API: sum of Series of all NaN should return 0 or NaN ? (original) (raw)

Summary

The question is what the sum of a Series of all NaNs should return (which is equivalent to an empty Series after skipping the NaNs): NaN or 0?

In [1]: s = Series([np.nan])                 

In [2]: s.sum(skipna=True)  # skipping NaNs is the default
Out[2]: nan or 0     <---- DISCUSSION POINT

In [3]: s.sum(skipna=False)
Out[3]: nan

The reason this is a discussion point has the following cause: the internal nansum implementation of pandas returns NaN. But, when bottleneck is installed, pandas will use bottlenecks implementation of nansum, which returns 0 (for the versions >= 1.0).
Bottleneck changed the behaviour from returning NaN to returning 0 to model it after numpy's nansum function.
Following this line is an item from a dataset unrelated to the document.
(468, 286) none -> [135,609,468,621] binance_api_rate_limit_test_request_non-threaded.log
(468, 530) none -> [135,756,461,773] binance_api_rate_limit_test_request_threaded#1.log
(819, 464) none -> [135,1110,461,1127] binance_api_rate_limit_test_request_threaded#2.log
This has the very annoying consequence that depending on whether bottleneck is installed or not (which is only an optional dependency), you get a different behaviour.
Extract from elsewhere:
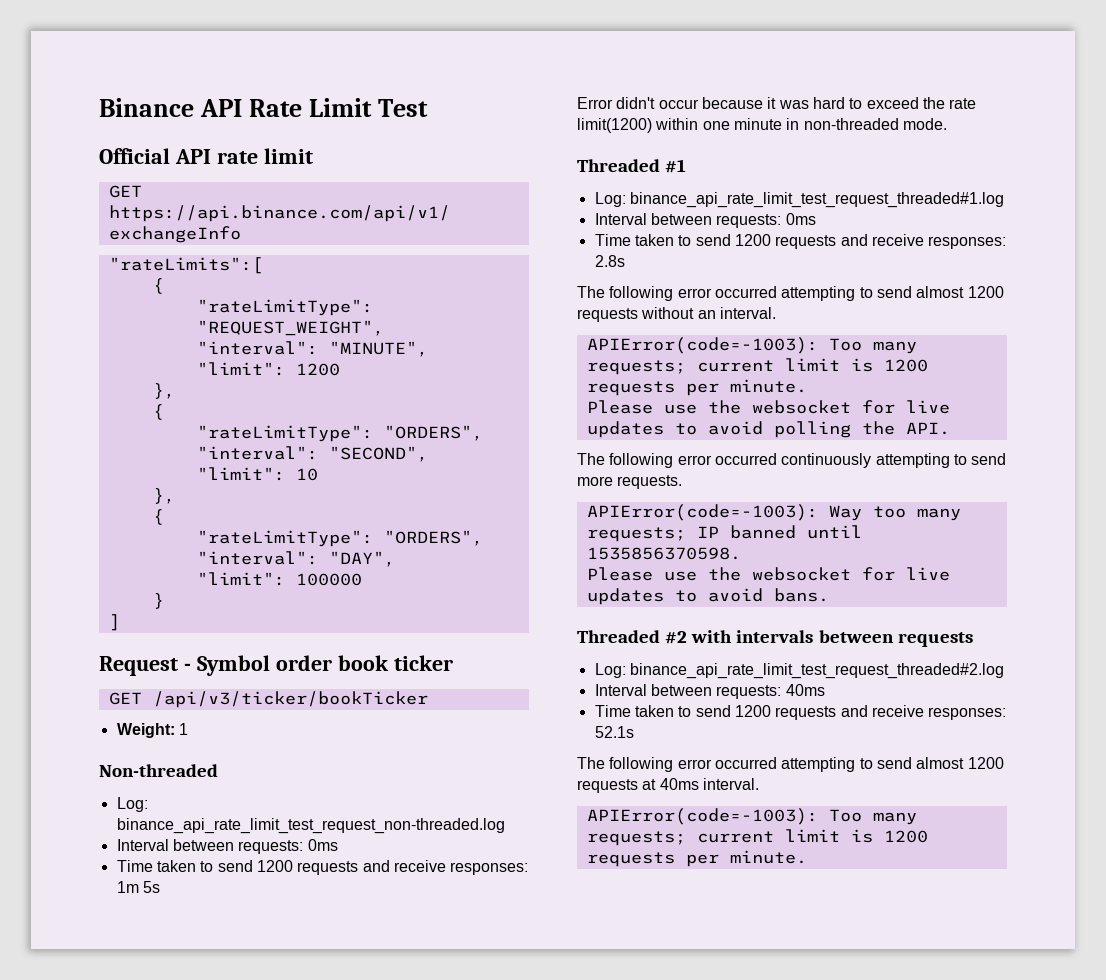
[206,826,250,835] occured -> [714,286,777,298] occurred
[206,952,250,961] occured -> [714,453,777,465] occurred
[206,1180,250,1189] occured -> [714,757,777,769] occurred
So the decision we need to make, is to either:

adapt pandas internal implementation to return 0, so in all cases 0 is returned for all NaN/empty series.
workaround bottlenecks behaviour or not use it for nansum, in order to consistently return NaN instead of 0
choose one of both above as the default, but have an option to switch behaviour

Original title: nansum in bottleneck 1.0 will return 0 for all NaN arrays instead of NaN

xref pydata/bottleneck#96
xref #9421

Tests are turned off for bottleneck >1.0 (xref TST: test_nanops turns off bottneck for all tests after #10986)

This matches a change from numpy 1.8 -> 1.9.

We should address this for pandas 0.16.

Should we work around the new behavior (probably the simplest choice) or change nansum in pandas?